Читать книгу Und dann kam das Wasser - Dagmar Isabell Schmidbauer - Страница 4
ОглавлениеWochen später
In der Regel ist der Mensch dankbar, wenn ihm genug Wasser zur Verfügung steht. Er liebt das Duschen am Morgen und das Rauschen eines wilden Bachlaufs in der Natur. Wenn aber der Boden nach tagelangem Starkregen den Segen von oben nicht mehr aufnehmen kann, wenn Bäche und Flüsse zu reißenden Strömen werden und schließlich über die Ufer treten, dann spricht man von sintflutartigen Regenfällen, von Klimawandel und Versäumnissen, und irgendwann sogar von einer Katastrophe. Dabei gehört Hochwasser, so schlimm es sich auswirken mag, zum natürlichen Wasserkreislauf und wird dem Menschen immer wieder die Grenzen seiner Macht aufzeigen.
Auch in Passau bahnte sich Anfang Juni für die Bevölkerung eine Katastrophe an. Zunächst regnete es einfach häufiger und ein bisschen als sonst. Dann, als jeder schon darauf wartete, dass es endlich genug war und der Sommer Einzug halten würde, kam er, der ganz große Regen. Tagelang schüttete es wie aus Kübeln.

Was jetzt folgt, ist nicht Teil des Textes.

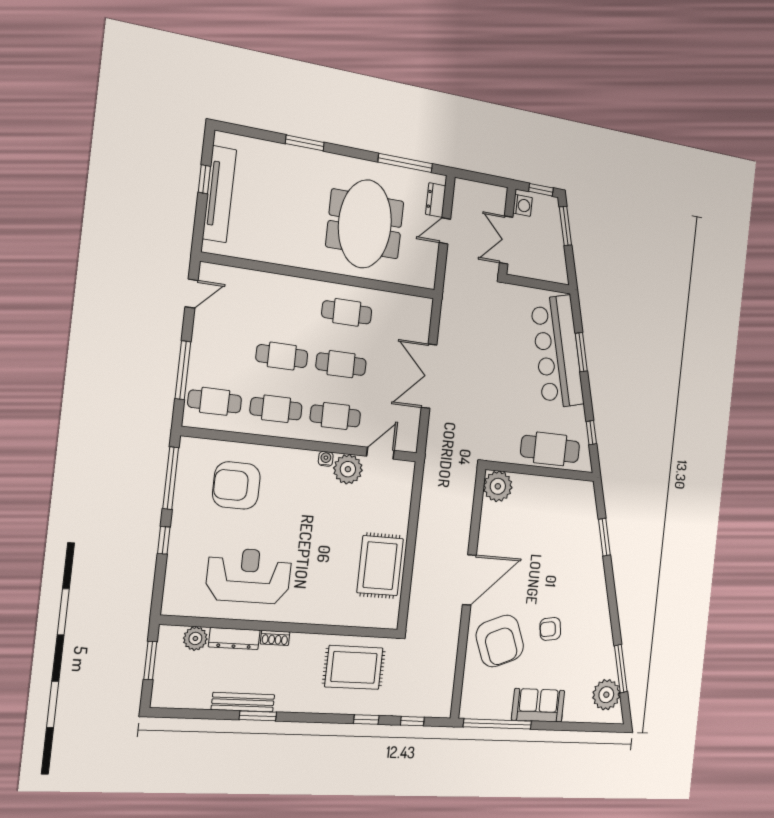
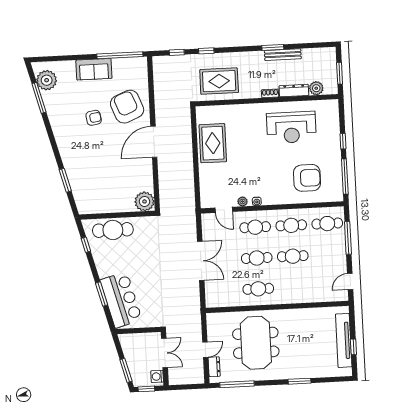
bar counter: (557, 352) -> (121, 300), width x0.73
door: (380, 453) -> (224, 210), hinge flipped
plant: (348, 469) -> (242, 201), width x0.53, depth x0.53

Die kleinen Zuläufe von Inn und Donau brachten immer mehr Wasser und ließen die großen Flüsse so weit anschwellen, dass sie an ihrem Zusammenfluss, an der Ortsspitze von Passau, einfach nicht mehr genug Platz in ihrem Bett fanden. Innerhalb kürzester Zeit traten sie über die Ufer. Das Wasserwirtschaftsamt hatte längst vor der drohenden Gefahr gewarnt, und die, die in Ufernähe wohnten, hatten sich auf das, was sie hier regelmäßig heimsuchte, gut vorbereitet. Die Keller waren ausgeräumt, die Türen mit Sandsäcken und speziellen Hochwasserschutzabdeckungen gesichert. Ruhig harrten die Anwohner aus und hofften darauf, mit einem blauen Auge davonzukommen. Genau wie die Mitglieder des Passauer Krisenmanagements. Wie immer hatten sie die längst fertigen Pläne aus den Schubladen geholt und sich für das Unvermeidliche gerüstet. Nur um kurz darauf festzustellen, dass man sich auf solch epochale Katastrophen einfach nicht vorbereiten konnte.
Doch zu dieser Zeit ahnte niemand, wie schrecklich die Ereignisse noch werden sollten, die die Stadt innerhalb weniger Tage heimsuchen würden.